To maximize the active sites and accelerate the electron transfer are of significant importance for developing efficient MoS2-based catalysts towards hydrogen evolution reaction (HER). Herein, we report a facile one-step construction of three-dimensional assembly in which Co doped MoS2 nanoflowers are attached on partially sulfided nickel foam (Co–MoS2/Ni3S2/Ni). The three-dimensional structure enables maximum exposure of the active sites. Besides, interfacial interaction between MoS2 and Ni3S2 accelerates the electron transfer kinetics and increases the electrochemically active surface area. Additionally, electronic synergy effect of Co to MoS2 promotes the formation of 1T-MoS2 phase.

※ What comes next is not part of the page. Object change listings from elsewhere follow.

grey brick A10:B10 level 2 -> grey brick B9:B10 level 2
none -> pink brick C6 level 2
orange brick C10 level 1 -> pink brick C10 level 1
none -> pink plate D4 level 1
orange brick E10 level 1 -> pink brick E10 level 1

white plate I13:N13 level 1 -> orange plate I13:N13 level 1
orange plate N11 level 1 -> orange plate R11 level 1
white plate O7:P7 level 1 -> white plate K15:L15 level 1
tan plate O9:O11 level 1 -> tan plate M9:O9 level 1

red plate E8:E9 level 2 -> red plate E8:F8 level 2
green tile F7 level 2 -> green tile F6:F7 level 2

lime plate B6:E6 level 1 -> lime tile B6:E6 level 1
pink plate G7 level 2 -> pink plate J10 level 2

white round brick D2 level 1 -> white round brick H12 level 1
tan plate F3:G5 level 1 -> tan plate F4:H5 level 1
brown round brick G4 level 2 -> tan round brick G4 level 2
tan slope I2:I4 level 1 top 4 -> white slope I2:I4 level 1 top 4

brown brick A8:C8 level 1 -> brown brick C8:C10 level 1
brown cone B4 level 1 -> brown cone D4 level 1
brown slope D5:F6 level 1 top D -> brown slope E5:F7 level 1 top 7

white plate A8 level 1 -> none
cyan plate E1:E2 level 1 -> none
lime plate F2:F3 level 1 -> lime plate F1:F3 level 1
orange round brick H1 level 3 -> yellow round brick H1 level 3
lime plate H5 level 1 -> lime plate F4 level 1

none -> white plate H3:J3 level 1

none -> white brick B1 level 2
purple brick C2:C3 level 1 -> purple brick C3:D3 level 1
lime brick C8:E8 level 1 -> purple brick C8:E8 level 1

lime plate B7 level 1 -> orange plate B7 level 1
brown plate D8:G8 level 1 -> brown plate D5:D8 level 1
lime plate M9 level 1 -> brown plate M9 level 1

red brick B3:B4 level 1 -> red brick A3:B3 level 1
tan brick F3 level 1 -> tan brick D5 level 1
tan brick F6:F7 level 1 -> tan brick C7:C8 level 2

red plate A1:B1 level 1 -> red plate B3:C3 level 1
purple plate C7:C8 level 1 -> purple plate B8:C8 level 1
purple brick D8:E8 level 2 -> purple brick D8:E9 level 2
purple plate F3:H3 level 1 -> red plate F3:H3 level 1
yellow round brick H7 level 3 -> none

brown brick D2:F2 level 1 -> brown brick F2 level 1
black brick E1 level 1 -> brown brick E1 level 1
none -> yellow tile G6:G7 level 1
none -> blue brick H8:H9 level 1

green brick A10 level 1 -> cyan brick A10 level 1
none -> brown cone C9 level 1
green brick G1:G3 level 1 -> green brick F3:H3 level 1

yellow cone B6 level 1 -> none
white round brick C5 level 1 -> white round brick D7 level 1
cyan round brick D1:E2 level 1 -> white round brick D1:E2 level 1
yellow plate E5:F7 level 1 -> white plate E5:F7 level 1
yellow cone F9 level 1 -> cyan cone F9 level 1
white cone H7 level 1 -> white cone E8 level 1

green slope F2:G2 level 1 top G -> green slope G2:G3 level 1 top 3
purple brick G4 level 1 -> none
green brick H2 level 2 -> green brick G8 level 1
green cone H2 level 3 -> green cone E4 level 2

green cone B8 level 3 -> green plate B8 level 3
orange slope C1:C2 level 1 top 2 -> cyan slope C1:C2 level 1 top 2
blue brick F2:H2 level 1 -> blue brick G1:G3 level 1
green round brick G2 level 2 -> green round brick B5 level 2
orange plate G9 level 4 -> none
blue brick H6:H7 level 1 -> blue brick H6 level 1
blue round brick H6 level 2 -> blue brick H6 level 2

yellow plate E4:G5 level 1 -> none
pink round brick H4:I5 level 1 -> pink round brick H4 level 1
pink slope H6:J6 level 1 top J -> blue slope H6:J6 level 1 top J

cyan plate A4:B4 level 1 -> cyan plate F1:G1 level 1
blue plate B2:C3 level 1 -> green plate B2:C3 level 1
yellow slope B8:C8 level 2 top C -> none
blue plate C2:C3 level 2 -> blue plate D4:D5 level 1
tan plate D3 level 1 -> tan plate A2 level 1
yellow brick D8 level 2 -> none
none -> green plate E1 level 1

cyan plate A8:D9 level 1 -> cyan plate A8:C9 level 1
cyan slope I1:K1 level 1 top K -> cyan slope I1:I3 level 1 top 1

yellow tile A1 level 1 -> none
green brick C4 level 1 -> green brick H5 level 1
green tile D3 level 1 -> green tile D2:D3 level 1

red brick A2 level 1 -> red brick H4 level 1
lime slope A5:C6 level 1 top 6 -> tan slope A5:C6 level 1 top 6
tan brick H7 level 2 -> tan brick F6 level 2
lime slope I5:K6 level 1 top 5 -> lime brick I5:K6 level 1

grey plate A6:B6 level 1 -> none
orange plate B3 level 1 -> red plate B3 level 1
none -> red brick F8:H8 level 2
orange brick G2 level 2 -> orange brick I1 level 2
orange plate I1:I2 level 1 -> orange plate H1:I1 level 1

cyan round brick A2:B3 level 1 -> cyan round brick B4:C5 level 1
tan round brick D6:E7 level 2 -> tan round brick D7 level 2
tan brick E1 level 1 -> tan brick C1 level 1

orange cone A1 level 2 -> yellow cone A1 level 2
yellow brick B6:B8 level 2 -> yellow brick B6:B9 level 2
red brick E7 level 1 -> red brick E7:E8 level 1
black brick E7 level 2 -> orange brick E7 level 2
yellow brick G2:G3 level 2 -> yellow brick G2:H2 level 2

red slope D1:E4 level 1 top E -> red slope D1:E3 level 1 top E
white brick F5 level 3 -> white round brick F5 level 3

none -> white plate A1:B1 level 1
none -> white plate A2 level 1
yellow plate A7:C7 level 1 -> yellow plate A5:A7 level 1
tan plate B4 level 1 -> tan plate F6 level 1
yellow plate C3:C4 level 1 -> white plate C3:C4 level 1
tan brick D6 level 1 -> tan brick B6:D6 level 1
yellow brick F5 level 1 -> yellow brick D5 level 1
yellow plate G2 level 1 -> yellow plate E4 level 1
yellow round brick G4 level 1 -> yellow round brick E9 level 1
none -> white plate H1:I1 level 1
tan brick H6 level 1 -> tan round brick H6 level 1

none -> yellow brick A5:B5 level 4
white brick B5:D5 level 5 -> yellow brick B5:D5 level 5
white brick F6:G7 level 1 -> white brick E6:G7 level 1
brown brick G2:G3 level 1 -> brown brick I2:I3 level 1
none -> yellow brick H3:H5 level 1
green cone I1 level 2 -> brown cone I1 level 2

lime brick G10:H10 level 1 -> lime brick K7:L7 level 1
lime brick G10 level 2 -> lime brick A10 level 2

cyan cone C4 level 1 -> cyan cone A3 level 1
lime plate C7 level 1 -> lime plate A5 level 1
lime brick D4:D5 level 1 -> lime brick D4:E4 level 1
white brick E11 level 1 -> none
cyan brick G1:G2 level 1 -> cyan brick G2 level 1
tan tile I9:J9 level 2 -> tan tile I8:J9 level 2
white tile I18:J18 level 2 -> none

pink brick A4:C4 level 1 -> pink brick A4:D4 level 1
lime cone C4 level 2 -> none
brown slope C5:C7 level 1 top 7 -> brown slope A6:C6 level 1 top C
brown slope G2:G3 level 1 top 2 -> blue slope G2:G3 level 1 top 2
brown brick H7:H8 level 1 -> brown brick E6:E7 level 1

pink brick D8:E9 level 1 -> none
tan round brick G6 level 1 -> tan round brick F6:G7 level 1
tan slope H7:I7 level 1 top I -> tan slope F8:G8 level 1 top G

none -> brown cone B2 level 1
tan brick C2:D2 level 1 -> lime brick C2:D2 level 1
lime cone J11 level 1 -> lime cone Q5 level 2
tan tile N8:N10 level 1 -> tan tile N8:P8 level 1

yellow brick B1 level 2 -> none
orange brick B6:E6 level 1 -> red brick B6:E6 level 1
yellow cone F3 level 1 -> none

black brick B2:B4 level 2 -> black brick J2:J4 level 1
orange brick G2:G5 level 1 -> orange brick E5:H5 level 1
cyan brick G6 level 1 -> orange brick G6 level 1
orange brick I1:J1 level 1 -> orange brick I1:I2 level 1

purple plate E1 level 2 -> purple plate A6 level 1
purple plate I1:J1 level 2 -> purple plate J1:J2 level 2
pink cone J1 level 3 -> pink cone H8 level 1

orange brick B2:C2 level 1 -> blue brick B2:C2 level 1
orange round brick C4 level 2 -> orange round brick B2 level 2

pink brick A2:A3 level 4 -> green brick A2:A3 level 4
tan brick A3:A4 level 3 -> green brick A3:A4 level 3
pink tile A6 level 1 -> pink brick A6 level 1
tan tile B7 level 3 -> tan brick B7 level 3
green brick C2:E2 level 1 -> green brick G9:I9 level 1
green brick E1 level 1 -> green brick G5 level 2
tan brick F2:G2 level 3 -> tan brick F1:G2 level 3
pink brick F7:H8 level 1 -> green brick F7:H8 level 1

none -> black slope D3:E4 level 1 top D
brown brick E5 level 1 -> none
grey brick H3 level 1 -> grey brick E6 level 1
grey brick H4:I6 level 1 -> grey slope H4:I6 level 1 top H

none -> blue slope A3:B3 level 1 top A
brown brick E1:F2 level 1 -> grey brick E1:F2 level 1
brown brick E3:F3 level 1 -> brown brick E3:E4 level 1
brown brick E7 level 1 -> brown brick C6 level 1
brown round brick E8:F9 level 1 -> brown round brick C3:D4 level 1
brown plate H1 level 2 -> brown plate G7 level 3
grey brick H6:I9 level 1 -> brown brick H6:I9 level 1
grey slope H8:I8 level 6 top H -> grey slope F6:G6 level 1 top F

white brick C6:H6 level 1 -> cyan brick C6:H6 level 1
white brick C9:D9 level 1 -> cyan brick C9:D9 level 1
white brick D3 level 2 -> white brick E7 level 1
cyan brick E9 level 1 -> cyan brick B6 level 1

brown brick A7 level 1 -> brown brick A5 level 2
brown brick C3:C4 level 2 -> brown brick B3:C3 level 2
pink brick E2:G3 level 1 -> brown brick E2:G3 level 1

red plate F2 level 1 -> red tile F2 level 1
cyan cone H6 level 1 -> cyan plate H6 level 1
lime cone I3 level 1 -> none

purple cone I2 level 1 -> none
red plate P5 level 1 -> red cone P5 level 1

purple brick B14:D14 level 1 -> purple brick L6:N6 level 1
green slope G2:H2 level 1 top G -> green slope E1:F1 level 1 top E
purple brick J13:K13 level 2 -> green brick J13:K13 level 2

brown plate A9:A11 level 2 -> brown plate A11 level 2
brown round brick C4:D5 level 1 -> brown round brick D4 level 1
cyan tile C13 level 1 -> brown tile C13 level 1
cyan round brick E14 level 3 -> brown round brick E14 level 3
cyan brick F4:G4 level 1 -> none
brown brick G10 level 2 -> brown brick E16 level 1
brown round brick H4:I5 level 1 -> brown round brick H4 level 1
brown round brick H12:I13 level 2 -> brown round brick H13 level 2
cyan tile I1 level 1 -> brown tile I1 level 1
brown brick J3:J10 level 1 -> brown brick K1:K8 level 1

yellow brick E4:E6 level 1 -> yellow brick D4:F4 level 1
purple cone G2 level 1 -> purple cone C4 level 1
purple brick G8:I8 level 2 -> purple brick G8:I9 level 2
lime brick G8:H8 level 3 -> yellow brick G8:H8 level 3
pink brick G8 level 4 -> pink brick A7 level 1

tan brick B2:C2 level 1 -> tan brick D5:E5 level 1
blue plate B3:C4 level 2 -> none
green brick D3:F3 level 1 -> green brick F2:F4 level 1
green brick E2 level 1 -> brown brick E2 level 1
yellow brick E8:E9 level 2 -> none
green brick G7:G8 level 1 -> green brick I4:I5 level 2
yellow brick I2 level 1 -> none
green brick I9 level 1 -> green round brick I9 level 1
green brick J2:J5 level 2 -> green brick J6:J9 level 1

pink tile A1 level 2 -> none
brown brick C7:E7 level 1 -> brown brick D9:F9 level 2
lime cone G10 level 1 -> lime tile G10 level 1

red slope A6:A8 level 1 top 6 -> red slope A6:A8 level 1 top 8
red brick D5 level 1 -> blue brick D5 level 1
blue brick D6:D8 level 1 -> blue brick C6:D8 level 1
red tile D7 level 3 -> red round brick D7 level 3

Consequently, the optimized Co–MoS2/Ni3S2/Ni catalyst shows a superior HER performance with low overpotentials of 43 mV and 201 mV to achieve the current densities of 10 mA/cm2 and 100 mA/cm2, as well as an excellent stability of 11 h. Besides, Co–MoS2/Ni3S2/Ni has a small Tafel slope of 53 mV dec−1 which indicates a combined Volmer-Heyrovsky mechanism during the HER process. This work provides a novel insight for designing excellent MoS2-based HER catalysts through electronic modulation and interfacial engineering.